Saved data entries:
· · · · · · ·
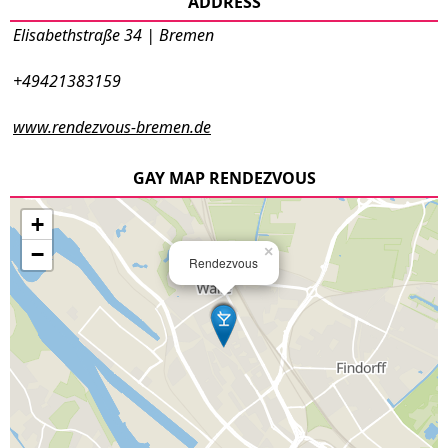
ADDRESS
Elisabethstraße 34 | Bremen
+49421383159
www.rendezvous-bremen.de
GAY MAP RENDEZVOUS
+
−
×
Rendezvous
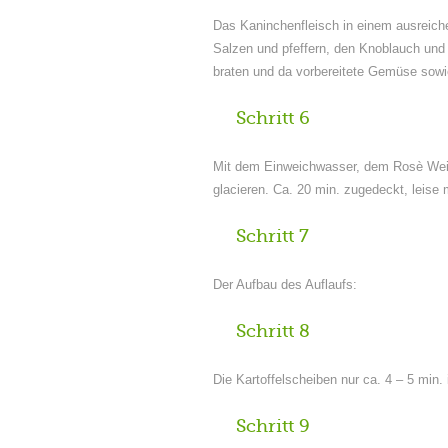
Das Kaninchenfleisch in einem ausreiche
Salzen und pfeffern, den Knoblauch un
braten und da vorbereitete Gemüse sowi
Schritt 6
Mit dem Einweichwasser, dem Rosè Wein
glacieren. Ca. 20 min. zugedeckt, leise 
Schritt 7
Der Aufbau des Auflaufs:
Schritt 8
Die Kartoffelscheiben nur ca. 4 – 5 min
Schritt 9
· · · · · · ·
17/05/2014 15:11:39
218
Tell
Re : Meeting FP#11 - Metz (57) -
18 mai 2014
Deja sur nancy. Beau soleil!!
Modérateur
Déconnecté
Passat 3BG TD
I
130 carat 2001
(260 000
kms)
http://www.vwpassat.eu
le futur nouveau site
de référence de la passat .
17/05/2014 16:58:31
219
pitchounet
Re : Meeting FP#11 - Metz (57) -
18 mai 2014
· · · · · · ·
**ASSIGNMENT:**
Go through the records above and report how many lines contain "Schritt". Write the number only.

**ANSWER BOX:**
4